What you have to do: Retype all of the records shown beneath this task, exactly as they stand.
● ● ● ● ●
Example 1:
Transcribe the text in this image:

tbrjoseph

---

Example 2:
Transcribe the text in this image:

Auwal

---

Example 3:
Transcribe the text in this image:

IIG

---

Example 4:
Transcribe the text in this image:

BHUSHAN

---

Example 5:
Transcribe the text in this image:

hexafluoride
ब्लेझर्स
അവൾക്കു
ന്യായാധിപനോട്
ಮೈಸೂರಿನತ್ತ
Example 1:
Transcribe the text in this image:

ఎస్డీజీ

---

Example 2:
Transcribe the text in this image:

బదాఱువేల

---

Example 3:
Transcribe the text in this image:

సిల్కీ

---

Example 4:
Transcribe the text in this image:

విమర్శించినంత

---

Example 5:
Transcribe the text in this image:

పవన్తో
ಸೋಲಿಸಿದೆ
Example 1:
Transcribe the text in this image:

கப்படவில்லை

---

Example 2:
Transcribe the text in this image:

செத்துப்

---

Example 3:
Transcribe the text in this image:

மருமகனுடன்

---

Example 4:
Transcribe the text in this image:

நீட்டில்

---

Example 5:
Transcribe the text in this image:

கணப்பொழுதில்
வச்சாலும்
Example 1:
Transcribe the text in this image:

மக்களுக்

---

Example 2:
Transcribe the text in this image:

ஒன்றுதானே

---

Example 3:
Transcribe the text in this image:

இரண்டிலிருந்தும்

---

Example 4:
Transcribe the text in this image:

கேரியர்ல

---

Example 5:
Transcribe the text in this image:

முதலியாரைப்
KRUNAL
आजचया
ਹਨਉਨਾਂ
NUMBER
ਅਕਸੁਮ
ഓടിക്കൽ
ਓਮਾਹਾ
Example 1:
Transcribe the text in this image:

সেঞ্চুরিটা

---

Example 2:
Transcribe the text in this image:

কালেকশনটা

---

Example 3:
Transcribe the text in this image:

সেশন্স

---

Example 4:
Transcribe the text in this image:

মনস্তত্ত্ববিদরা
● ● ● ● ●
Finished task:
Example 1:
Transcribe the text in this image:

tbrjoseph

---

Example 2:
Transcribe the text in this image:

Auwal

---

Example 3:
Transcribe the text in this image:

IIG

---

Example 4:
Transcribe the text in this image:

BHUSHAN

---

Example 5:
Transcribe the text in this image:

hexafluoride
ब्लेझर्स
അവൾക്കു
ന്യായാധിപനോട്
ಮೈಸೂರಿನತ್ತ
Example 1:
Transcribe the text in this image:

ఎస్డీజీ

---

Example 2:
Transcribe the text in this image:

బదాఱువేల

---

Example 3:
Transcribe the text in this image:

సిల్కీ

---

Example 4:
Transcribe the text in this image:

విమర్శించినంత

---

Example 5:
Transcribe the text in this image:

పవన్తో
ಸೋಲಿಸಿದೆ
Example 1:
Transcribe the text in this image:

கப்படவில்லை

---

Example 2:
Transcribe the text in this image:

செத்துப்

---

Example 3:
Transcribe the text in this image:

மருமகனுடன்

---

Example 4:
Transcribe the text in this image:

நீட்டில்

---

Example 5:
Transcribe the text in this image:

கணப்பொழுதில்
வச்சாலும்
Example 1:
Transcribe the text in this image:

மக்களுக்

---

Example 2:
Transcribe the text in this image:

ஒன்றுதானே

---

Example 3:
Transcribe the text in this image:

இரண்டிலிருந்தும்

---

Example 4:
Transcribe the text in this image:

கேரியர்ல

---

Example 5:
Transcribe the text in this image:

முதலியாரைப்
KRUNAL
आजचया
ਹਨਉਨਾਂ
NUMBER
ਅਕਸੁਮ
ഓടിക്കൽ
ਓਮਾਹਾ
Example 1:
Transcribe the text in this image:

সেঞ্চুরিটা

---

Example 2:
Transcribe the text in this image:

কালেকশনটা

---

Example 3:
Transcribe the text in this image:

সেশন্স

---

Example 4:
Transcribe the text in this image:

মনস্তত্ত্ববিদরা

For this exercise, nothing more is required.